La Cima alla genovese

La ricetta della Cima alla genovese

Poetica e antica, ricercata e gustosa. Un piatto difficile da fare e splendido da mangiare

La cima è una delle ricette tradizionali della cucina ligure: in origine era un piatto considerato di recupero. Oggi è una ricetta ricercata e sempre più rara. Fortunatamente riscoperta da qualche anno e presentata dai ristoratori più attenti.
Fabrizio De Andrè ha scritto una famosissima canzone in suo onore  çímma.

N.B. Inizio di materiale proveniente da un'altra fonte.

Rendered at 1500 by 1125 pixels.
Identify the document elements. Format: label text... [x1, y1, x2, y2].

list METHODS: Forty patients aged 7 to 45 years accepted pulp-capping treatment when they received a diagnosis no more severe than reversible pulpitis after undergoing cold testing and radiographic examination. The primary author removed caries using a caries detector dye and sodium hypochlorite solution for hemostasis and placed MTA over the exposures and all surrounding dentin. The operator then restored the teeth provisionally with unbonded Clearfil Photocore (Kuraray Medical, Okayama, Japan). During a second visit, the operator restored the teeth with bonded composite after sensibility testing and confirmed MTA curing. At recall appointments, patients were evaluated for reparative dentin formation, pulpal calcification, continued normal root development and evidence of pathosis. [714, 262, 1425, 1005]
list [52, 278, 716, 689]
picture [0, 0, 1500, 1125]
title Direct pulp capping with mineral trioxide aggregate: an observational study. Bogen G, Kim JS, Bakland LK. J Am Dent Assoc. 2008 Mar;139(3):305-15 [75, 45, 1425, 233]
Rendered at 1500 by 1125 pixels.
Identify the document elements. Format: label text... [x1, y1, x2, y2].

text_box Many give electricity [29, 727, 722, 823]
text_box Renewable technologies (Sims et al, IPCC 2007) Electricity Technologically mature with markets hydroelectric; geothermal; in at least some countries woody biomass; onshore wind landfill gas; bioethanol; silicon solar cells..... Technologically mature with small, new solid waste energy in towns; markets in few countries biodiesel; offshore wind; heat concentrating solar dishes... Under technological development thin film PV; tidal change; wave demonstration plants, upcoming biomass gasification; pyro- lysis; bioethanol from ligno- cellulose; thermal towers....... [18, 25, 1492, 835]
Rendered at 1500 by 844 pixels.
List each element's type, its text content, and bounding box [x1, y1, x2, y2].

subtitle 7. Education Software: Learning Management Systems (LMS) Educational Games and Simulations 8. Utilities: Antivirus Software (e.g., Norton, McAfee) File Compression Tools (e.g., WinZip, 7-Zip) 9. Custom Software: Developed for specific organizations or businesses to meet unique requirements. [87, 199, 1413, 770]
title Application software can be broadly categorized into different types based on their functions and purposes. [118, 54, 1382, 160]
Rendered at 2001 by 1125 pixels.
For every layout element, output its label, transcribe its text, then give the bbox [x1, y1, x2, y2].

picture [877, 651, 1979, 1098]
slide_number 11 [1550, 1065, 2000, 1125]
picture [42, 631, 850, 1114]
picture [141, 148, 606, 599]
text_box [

Ingredienti: 1 kg. di pancia di vitello, 100 gr. di polpa di vitello, 50 gr. di cervella, 40 gr. di burro, 6 uova, 2 cucchiai di pinoli, parmigiano grattugiato, funghi secchi, maggiorana, uno spicchio d’aglio, 40 gr. di pisellini, 2 cipolle, 1 carota, olio extravergine, mollica di pane, mezzo bicchiere di latte, mezzo bicchiere di vino bianco, sale.

Preparazione
Tritare la polpa e la cervella del vitello. Rosolare un trito di cipolle e carota. Unire al soffritto le carni tritate, i piselli, i funghi, i pinoli, l’aglio tritato, la maggiorana, le uova precedentemente sbattute, la mollica di pane bagnata nel latte ed il parmigiano. Mescolare e salare. Unire il vino bianco e fare cuocere fino a che il vino non è evaporato. Riempire la sacca di vitello con il composto appena preparato. Cucite il lato rimasto aperto. Mettere sul fuoco una grossa pentola piena d’acqua salata con una cipolla intera, una costa di sedano e una carota intera. Quando l’acqua è tiepida immergere la cima (la sacca ripiena di carne). Fare bollire a fuoco medio per circa due ore, coprendo a 3/4 la pentola con un coperchio.
A cottura terminata estrarre la cima e lasciarla raffreddare in un piatto ponendovi sopra un peso. Da servire tagliata a fette, accompagnata da insalate o verdure a vapore.